→ **Text provided**:
20 Torchvision concepts with Before-and-After Examples

1. Installing torchvision via pip 📦

Boilerplate Code:

pip install torchvision

Use Case: Install the torchvision library to work with computer vision models and datasets.

Goal: Set up torchvision for image processing and pre-trained model usage. 🎯

Sample Code:

pip install torchvision

Before Example: You manually handle image data using custom functions or external libraries.

# Handling images using external libraries like Pillow:
from PIL import Image
img = Image.open("image.jpg")

After Example: With torchvision installed, you can leverage pre-built datasets and image transforms.

Successfully installed torchvision
# Torchvision is ready for image transformations and model usage.

2. Loading a Pre-trained Model with torchvision 🧠

Boilerplate Code:

import torch
import torchvision.models as models

model = models.resnet18(pretrained=True)
model.eval()

Use Case: Load a pre-trained model for image classification.

Goal: Use a pre-trained ResNet model to perform image classification tasks. 🎯

Sample Code:

import torch
import torchvision.models as models

model = models.resnet18(pretrained=True)
model.eval()

Before Example: You manually build and train models from scratch, which is time-consuming.

# Building a CNN from scratch:
import torch.nn as nn
model = nn.Sequential(nn.Conv2d(3, 64, 3), nn.ReLU(), nn.MaxPool2d(2))

After Example: With torchvision, you can directly use a pre-trained ResNet model for classification.

→ **Data extract**:
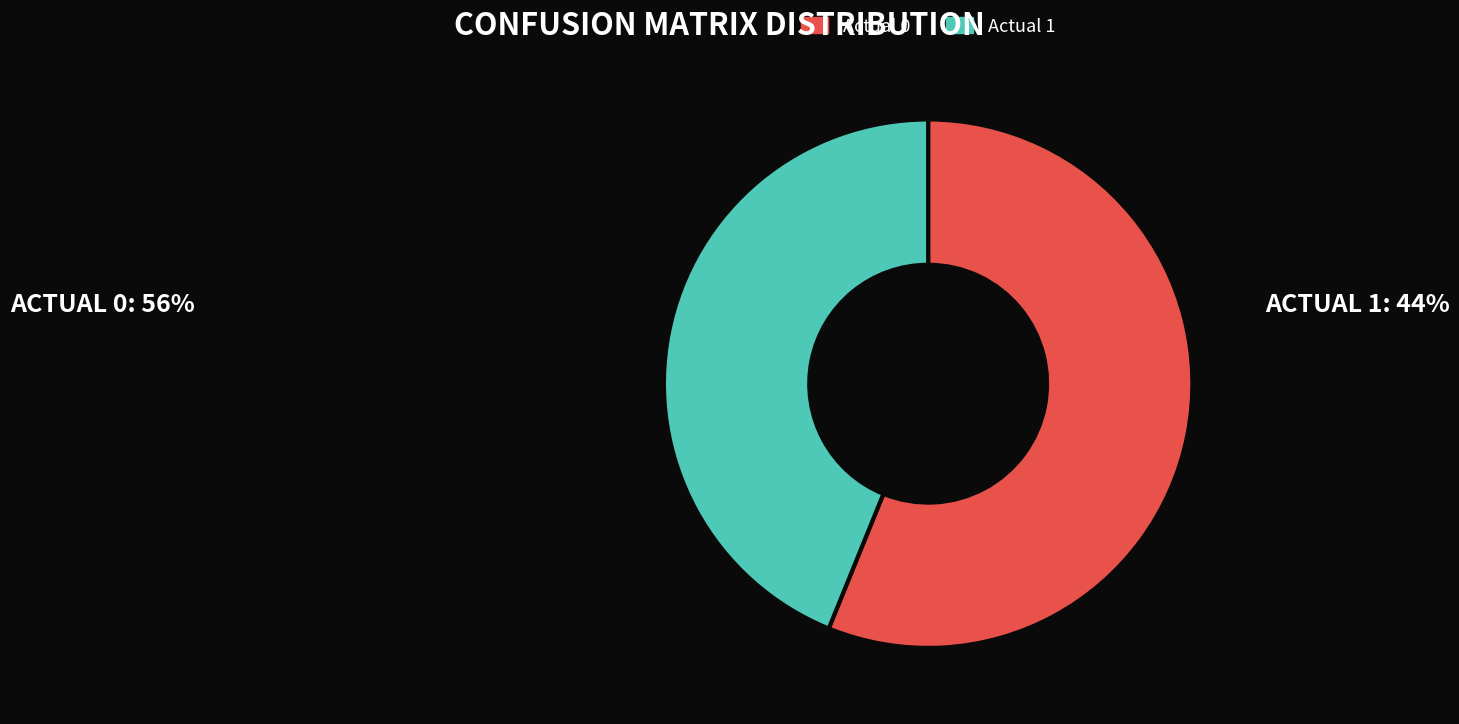

Is it true that Actual 1 is 30% of the pie?

False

→ **Request 1**:
In the torchvision tutorial, rewrite the paragraph beginning "After Example: With torchvision installed" as a single shorter sentence that keeps its main facts.
→ **Request 2**:
Pick up the torchvision tutorial after its final sentence and continue it.

→ **Task answer 1**:
Once torchvision is installed, its ready-made datasets and image transforms become available.

→ **Task answer 2**:
ResNet-18 model loaded with pre-trained weights.
# Ready to classify images using a state-of-the-art model.

3. Transforming Images for Model Input 🖼️

Boilerplate Code:

from torchvision import transforms

transform = transforms.Compose([
    transforms.Resize(256),
    transforms.CenterCrop(224),
    transforms.ToTensor(),
    transforms.Normalize(mean=[0.485, 0.456, 0.406], std=[0.229, 0.224, 0.225])
])

Use Case: Preprocess images before feeding them into a neural network.

Goal: Apply necessary transformations (resize, crop, normalize) for input to the model. 🎯

Sample Code:

from torchvision import transforms
from PIL import Image

image = Image.open("image.jpg")
transform = transforms.Compose([
    transforms.Resize(256),
    transforms.CenterCrop(224),
    transforms.ToTensor(),
    transforms.Normalize(mean=[0.485, 0.456, 0.406], std=[0.229, 0.224, 0.225])
])

image_tensor = transform(image)
print(image_tensor.shape)

Before Example: You manually apply each transformation to images using custom code or external libraries.

# Resizing and normalizing an image manually:
image = Image.open("image.jpg").resize((256, 256))

After Example: torchvision provides a flexible transformation pipeline that makes it easy to preprocess images.

torch.Size([3, 224, 224])
# Image transformed and ready for model input.

4. Loading Image Datasets with torchvision 🗂️

Boilerplate Code:

from torchvision.datasets import ImageFolder
from torch.utils.data import DataLoader

dataset = ImageFolder(root="data/train", transform=transform)
dataloader = DataLoader(dataset, batch_size=32, shuffle=True)

Use Case: Load image datasets using ImageFolder and apply transformations.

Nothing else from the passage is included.